Prepare the sweet potatoes: scrub the sweet potatoes clean and pat them dry with a paper towel. Cut them into thin fries, about 1/4 inch thick. Try to make them as uniform in size as possible for even baking.

  • Season the fries: In a large bowl, toss the sweet potato fries with olive oil, paprika, garlic powder, onion powder, ground cumin, salt, and pepper until evenly coated.
  • Arrange on a baking sheet: Spread the seasoned sweet potato fries out in a single layer on the prepared baking sheet, making sure they’re not overlapping.
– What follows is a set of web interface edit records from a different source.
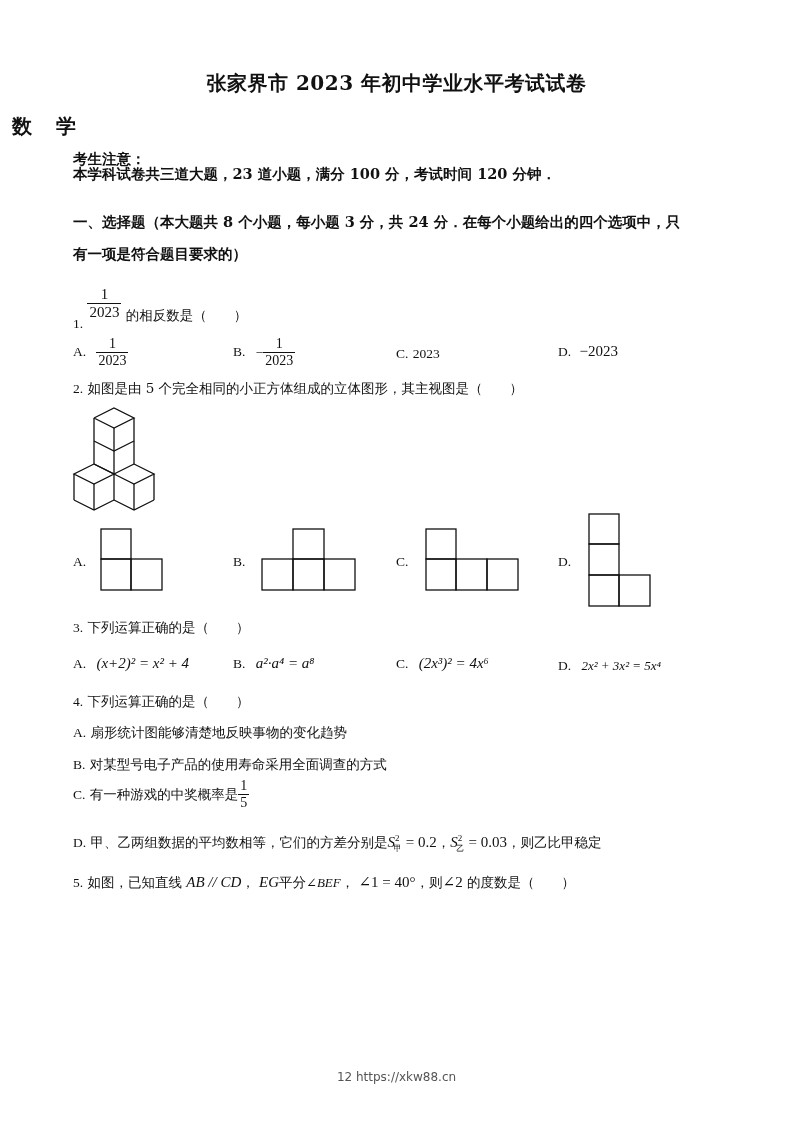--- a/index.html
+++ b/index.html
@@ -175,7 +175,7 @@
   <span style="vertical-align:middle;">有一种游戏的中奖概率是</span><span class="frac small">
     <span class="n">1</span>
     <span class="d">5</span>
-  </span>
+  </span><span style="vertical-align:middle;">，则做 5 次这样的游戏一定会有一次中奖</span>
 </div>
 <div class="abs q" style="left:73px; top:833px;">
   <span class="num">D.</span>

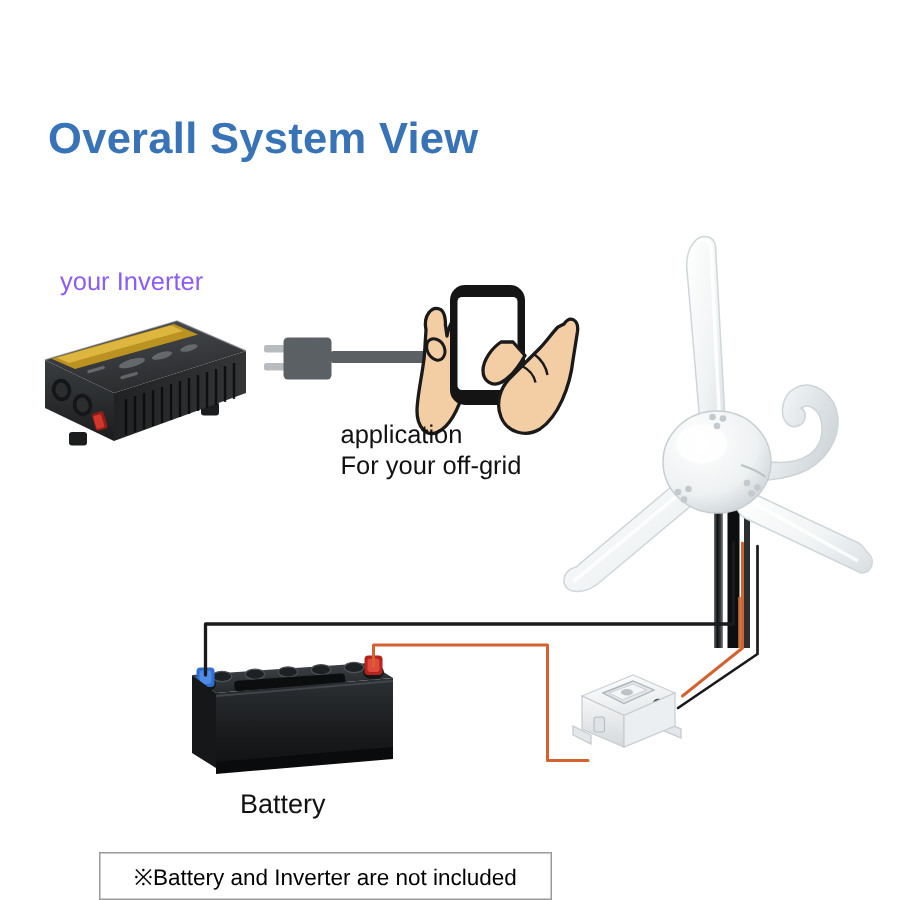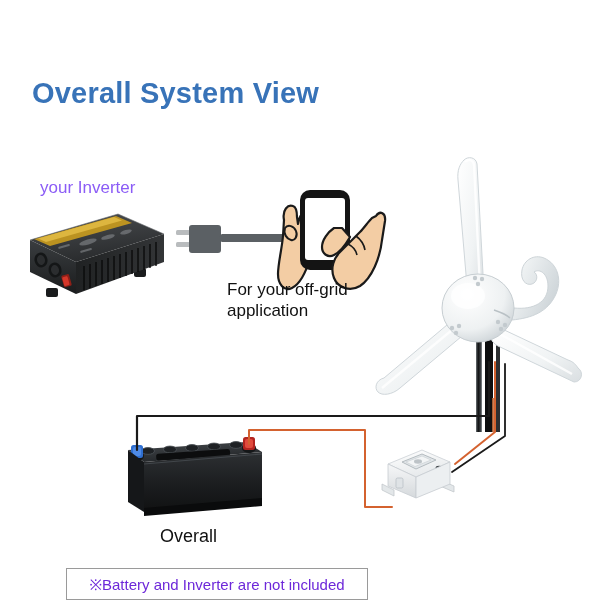--- a/index.html
+++ b/index.html
@@ -263,8 +263,8 @@
   </div>
 
   <div id="offgrid-caption">
+    <div>application</div>
     <div>For your off-grid</div>
-    <div>application</div>
   </div>
 
   <div id="turbine-group">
This helps them crisp up evenly.
  • Bake: Place the baking sheet in the preheated oven and bake for about 25-30 minutes, flipping halfway through, until the fries are crispy and golden brown.
  • Serve: Once the sweet potato fries are done, remove them from the oven and let them cool for a few minutes. Sprinkle with chopped fresh parsley or cilantro, if desired, and serve hot alongside your favorite chili.

These baked sweet potato fries are a healthier alternative to traditional fries, providing plenty of fiber, vitamins, and minerals. They’re crispy on the outside, tender on the inside, and make a delicious accompaniment to chili.